In one variable we have that the function approaches a line
$$f(x) = f(x_0) +f'(x_0)(x-a)$$
but in two variables we see that the function approaches a plane described by the two partial derivates:
$$z = z_0 + F_x(x-x_0) +F_y(y-yo)$$
First, how is this formula derived and second how is that $<F_x, F_y,1>$ is normal to the plane?
let:
$$L_1 = z_0+F_x(x-x_0)$$ $$L_2 =z_0 + F_y(y-y_0) $$
how would these two lines describe a plane? or how would you derive it by finding the normal vector of the plane
Excluding extreme circumstances such as the plane being perpendicular to the $xOy$ plane, a plane can be uniquely determined by $ax+by+cz+d (c\ne 0)$, thus given a point $(x_0, y_0, z_0)$ that the plane passes, we can use the formula $z(x,y) = z_0 + A(x-x_0) + B(y-y_0)$ to determine the plane.

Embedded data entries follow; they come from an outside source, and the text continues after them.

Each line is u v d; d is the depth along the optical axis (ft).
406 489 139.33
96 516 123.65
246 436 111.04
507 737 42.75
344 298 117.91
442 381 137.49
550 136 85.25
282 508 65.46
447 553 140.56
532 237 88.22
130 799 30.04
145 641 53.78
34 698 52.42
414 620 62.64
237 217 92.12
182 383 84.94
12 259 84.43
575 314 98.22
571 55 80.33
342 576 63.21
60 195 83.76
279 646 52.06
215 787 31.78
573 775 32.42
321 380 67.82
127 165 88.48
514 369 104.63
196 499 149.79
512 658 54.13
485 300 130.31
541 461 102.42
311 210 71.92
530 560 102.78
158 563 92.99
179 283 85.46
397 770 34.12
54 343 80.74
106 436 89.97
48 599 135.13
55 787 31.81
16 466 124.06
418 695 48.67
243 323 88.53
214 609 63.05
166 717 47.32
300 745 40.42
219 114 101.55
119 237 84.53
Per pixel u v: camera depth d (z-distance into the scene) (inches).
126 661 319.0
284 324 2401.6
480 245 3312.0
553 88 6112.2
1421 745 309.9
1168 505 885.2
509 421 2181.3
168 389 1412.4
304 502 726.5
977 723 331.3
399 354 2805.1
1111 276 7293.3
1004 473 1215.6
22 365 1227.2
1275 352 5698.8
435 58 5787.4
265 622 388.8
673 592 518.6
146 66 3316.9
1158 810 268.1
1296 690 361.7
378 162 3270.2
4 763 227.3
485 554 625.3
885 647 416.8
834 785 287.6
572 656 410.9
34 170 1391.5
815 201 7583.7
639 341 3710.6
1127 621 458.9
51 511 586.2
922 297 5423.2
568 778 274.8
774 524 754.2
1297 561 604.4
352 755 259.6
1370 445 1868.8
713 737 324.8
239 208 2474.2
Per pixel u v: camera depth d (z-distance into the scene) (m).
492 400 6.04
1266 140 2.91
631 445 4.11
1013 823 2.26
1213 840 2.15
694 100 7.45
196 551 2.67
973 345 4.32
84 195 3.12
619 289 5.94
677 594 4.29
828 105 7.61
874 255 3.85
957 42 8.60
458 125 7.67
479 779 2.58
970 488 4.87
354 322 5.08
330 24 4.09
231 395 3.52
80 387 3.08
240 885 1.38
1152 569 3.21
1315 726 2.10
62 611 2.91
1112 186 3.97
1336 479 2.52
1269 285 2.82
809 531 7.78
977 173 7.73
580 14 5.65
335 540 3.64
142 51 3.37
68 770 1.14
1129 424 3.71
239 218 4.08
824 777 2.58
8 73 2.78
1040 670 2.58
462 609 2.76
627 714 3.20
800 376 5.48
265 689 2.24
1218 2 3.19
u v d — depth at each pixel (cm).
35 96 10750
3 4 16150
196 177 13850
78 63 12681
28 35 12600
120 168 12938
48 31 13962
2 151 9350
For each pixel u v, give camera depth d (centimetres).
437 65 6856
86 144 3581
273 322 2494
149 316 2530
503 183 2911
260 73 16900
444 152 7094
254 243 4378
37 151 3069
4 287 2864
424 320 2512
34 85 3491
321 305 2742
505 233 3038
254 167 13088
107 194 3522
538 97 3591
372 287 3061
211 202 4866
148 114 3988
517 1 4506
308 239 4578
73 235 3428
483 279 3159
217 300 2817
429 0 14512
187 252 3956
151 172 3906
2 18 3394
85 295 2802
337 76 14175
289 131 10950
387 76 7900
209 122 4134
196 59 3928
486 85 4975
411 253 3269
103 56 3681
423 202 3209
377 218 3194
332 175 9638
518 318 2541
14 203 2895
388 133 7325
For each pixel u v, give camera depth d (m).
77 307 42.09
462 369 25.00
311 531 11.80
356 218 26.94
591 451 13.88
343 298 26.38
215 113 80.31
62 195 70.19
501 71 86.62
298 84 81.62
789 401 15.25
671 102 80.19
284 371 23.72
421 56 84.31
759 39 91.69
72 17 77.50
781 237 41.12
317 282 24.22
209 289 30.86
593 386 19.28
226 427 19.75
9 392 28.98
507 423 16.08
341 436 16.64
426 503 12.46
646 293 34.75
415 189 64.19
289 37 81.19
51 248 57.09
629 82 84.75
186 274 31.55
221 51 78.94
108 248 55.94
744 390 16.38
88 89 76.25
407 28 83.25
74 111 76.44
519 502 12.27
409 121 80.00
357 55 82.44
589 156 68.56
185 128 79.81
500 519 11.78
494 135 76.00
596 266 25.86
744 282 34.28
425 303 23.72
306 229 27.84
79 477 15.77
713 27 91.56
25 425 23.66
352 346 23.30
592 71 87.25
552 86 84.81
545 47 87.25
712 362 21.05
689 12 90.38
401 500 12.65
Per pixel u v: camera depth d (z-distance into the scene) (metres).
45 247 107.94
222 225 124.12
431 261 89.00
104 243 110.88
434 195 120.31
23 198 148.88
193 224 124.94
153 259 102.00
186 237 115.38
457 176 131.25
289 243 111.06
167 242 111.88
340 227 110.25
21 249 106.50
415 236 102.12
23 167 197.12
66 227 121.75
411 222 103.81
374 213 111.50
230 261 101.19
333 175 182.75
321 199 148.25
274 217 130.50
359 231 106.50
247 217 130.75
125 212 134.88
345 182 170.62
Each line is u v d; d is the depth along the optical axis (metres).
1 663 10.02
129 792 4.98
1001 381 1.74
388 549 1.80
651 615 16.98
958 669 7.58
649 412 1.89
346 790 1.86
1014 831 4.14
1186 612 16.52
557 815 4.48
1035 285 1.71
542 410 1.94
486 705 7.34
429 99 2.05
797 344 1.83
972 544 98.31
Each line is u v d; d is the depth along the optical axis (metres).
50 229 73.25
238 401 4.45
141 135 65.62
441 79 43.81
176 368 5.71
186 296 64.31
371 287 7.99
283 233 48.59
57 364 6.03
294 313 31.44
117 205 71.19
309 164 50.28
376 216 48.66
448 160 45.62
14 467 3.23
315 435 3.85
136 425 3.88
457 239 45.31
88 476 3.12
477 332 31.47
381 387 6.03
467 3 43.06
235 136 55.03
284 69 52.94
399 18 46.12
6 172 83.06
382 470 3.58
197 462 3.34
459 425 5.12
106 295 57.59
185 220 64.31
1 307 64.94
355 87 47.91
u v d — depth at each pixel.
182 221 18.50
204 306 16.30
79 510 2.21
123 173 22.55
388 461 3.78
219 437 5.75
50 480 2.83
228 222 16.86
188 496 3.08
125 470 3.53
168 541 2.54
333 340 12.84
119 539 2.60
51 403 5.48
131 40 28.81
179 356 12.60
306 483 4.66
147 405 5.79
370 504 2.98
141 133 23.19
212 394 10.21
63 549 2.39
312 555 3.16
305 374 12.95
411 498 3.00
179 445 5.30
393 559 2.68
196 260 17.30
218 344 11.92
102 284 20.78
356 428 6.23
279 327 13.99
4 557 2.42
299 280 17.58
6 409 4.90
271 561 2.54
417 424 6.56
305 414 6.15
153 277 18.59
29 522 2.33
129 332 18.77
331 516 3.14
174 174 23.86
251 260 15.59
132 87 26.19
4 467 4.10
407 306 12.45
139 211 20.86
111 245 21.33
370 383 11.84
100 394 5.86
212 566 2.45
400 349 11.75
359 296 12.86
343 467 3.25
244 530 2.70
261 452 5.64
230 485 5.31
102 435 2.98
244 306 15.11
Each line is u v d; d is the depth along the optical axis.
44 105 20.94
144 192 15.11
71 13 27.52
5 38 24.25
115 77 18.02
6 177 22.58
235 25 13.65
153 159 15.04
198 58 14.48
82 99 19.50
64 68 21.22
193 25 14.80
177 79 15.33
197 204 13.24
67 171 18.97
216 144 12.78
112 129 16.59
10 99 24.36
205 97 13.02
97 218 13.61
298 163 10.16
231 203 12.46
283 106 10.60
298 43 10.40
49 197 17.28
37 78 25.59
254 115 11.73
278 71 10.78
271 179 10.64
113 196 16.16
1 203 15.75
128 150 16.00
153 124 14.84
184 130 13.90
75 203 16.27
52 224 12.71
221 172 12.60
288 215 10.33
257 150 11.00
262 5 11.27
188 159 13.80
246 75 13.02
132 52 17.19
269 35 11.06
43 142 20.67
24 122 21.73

Now using the definition of tangent, $\dfrac{\partial z}{\partial x} = \dfrac{\partial f}{\partial x}, \dfrac{\partial z}{\partial y} = \dfrac{\partial f}{\partial y} \Rightarrow A = F_x, B=F_y$.
The normal vector of the plane is simply $(F_x, F_y, 1)$ given the formula above. BTW $L_1$ and $L_2$ are also planes, so it's quite hard to use these to deduce the normal vector.